▶ PASSAGE
Abstract:

In the last decade, the growing interest in immersive virtual technologies has allowed these tools to be incorporated into educational institutions for improving teaching and learning practices [1]. As a remarkable example, in the UK, 96% of universities and 79% of colleges are now applying virtual environments. Immersive virtual technologies include virtual reality (VR), augmented reality (AR), and mixed realities (MR). In particular, virtual reality provides an immersive experience for users in a digital world with promising prospects in education, bringing substantial benefits from kindergarten through 12th grade (K-12 education) [2].

Beyond elementary school or high school, immersive virtual technologies in higher education are not widely known and applied as well as their effects on students are uncertain. Keeping this in mind, we have synthesized the available literature on the use of immersive virtual technologies in higher education, particularly, for teaching and/or learning physics at macro, micro, and atomistic scale. So, immersive virtual technologies can be used together with traditional education or remote learning.

In this systematic review, we aggregate the current knowledge of how virtual, augmented, and mixed reality technologies are applicable in higher education to cover physics topics worldwide. The main goal of the present work is to explore the impact of immersive virtual technologies on the performance of proficient and non-proficient students.

In this work, specifically, we have searched the Scopus, Web of Sciences, and Sciences Direct databases for articles describing the custom of virtual augmented and/or mixed reality technologies in physics learning for higher education and their impact on learning outcomes. We identified 183 articles in Scopus, 148 articles in Web of Science, and 19 articles in Science Direct. After multiple screening and eligibility phases, 25 articles were left for full-text reading, reaming only 13 articles for the extraction phase. As a main result, it was observed that 74% of immersive virtual technologies are applied in topics of general physics, and only two works have ventured into modern physics and thermodynamics. This result indicates the unusual application of virtual technologies in advanced physics courses.

▶ WORK REQUEST
Resume the abstract on immersive virtual technologies in physics education, picking up after its final sentence. The rows play no part here.

▶ INFORMATION GIVEN
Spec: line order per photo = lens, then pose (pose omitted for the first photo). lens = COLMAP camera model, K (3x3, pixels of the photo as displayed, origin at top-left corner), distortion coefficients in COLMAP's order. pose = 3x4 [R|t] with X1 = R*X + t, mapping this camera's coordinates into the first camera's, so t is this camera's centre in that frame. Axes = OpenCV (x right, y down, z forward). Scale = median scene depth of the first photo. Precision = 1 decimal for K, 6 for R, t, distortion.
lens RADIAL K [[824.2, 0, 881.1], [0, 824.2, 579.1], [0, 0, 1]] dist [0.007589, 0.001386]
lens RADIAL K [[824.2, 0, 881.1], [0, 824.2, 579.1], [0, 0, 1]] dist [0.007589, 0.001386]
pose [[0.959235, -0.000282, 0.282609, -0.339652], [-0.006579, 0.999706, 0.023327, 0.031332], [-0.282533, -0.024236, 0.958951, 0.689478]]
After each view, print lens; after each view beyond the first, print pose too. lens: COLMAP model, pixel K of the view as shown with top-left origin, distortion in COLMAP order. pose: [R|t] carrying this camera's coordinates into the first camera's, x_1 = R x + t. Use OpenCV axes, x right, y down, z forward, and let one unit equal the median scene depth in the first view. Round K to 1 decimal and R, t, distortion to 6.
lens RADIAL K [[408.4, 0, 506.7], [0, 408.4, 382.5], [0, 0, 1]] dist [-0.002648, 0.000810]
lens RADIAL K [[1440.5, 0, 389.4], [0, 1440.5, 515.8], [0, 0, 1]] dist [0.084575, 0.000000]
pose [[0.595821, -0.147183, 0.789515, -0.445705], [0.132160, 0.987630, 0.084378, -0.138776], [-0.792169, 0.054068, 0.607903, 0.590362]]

▶ RESULT OF THIS EXERCISE
It should also be noted that virtual reality is still a relatively complex and expensive technology and, although prices are coming down, equipping every student with virtual reality and augmented reality systems for learning is a complex and expensive task, which suggests that learning in the future may need semi-centralized labs equipped with VR/AR technologies, where students could come to work, but educators would connect remotely.

References:
[1] Radianti, Jaziar, et al. "A systematic review of immersive virtual reality applications for higher education: Design elements, lessons learned, and research agenda." Computers & Education 147 (2020): 103778.
[2] Sanderink, C. History class in virtual reality for elementary education. BS thesis. University of Twente, 2018.

Acknowledgments:
The authors would like to thank Corporación Ecuatoriana para el Desarrollo de la Investigación y Academia - CEDIA for the financial support given to the present research, development, and innovation work through its CEPRA program, especially for the “Proyecto 18-Tecnologias Inmersivas” fund.

Keywords:

Physics Education, Immersive Virtual Technologies, Teaching and Learning Practices.